Supplied text:
---

Banfa told correctly, its far better to search for the occurance of // in the string.
Here's a program for u...
Note that I have considered the conditions and possible inputs given by u.
That is I haven't considered inputs like "This is /my number //34" (Single "/" occurance) etc.

I have tried to make it as simple as possible.

#include <stdio.h>

int main(void)
{
        int i = 0, j = 0, count = 0;
        char ch, str[50], num[10];

        printf("\nEnter a string : ");
        gets(str);      /* Take string input fron user with spaces */
        do
        {
                ch = str[i]; /* Storing each character of the string */

                if(count == 2)  /* That means already got "//" in the string */
                {
                        if((ch >= '0') && (ch <= '9'))  /* Its a digit */
                        {
                                num[j] = ch;    /* Store the number */
                                j++;
                        }
                        else
                                count = 0;      /* So that's a // not followed by a number, so need to search more */
                }

                if((ch == ' ') && (j != 0))     /* End of a word and already got a number in store */
                {
                        printf("\nThe number is : %s\n", num);
                        break;  /* Breaking the loop as only one number is acceptable in the string */
                }

                if(ch == '/')
                        count++;        /* Count number of occurances of "/" */

                i++;
        }while(ch != '\0'); /* Until end of the string */

        if(j == 0)
                printf("\nSorry no numbers in the string !!!\n"); /* Just in case we have got no numbers */

        return 0;
}

Check it and tell me whether it's fine for u...

Bye

Thanks...
Its really helpful

I have a similar problem. I would like to break up a string into a character array and a number but am not sure if sscanf can help me.

#include <stdio.h>

int main(void)
{

    char puppy[10]="DOG|1.2";
    char p[10];
    float num;

    sscanf(puppy,"%[^|]%f", &p, &num);
    printf("%s %f", p, num);

}

the output is DOG 0.000000

I would like to be able to store the number 1.2 in num but this doesn't work. As a further complication, the character array (e.g. DOG) can be any length.

If anyone could help it would be greatly appreciated!
Thanks!

@hanananah also will work for original poster
you guys better use this one strtok

or if you know pointers good, you can locate it '|' with strchr if you have only one of these, if you have more you can ofcourse make it work too.

Or do it manually, going through array and searching position of '|' then taking whats after before | or 0

sscanf(puppy,"%[^|]%f", &p, &num);

Try this instead:

sscanf(puppy,"%[^|]|%f", p, &num);

You forgot to extract the pipe character. Not to mention that the address-of operator is unneeded on p because it's already a pointer to char.

---

Dataset extract:
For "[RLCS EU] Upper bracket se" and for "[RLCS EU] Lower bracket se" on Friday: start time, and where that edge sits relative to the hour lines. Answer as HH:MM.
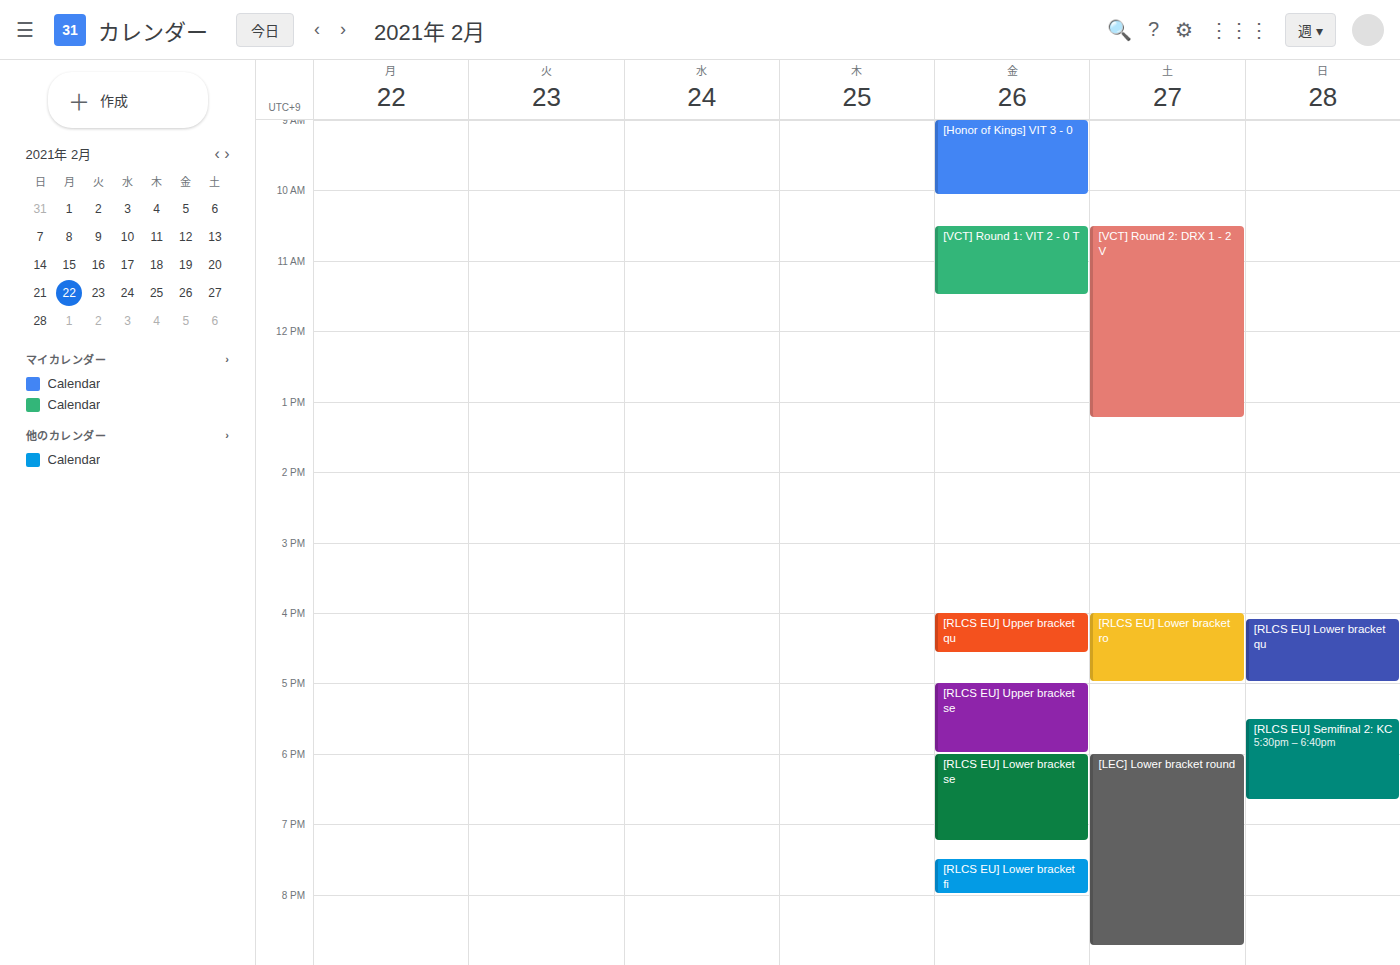
"[RLCS EU] Upper bracket se": 17:00, exactly on the 17:00 line. "[RLCS EU] Lower bracket se": 18:00, exactly on the 18:00 line.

---

What you will do: Rewrite the passage of the C string-parsing discussion starting at "the output is" and ending at "it work too.", swapping "strtok" for "strsep".

Problem solution:
the output is DOG 0.000000

I would like to be able to store the number 1.2 in num but this doesn't work. As a further complication, the character array (e.g. DOG) can be any length.

If anyone could help it would be greatly appreciated!
Thanks!

@hanananah also will work for original poster
you guys better use this one strsep

or if you know pointers good, you can locate it '|' with strchr if you have only one of these, if you have more you can ofcourse make it work too.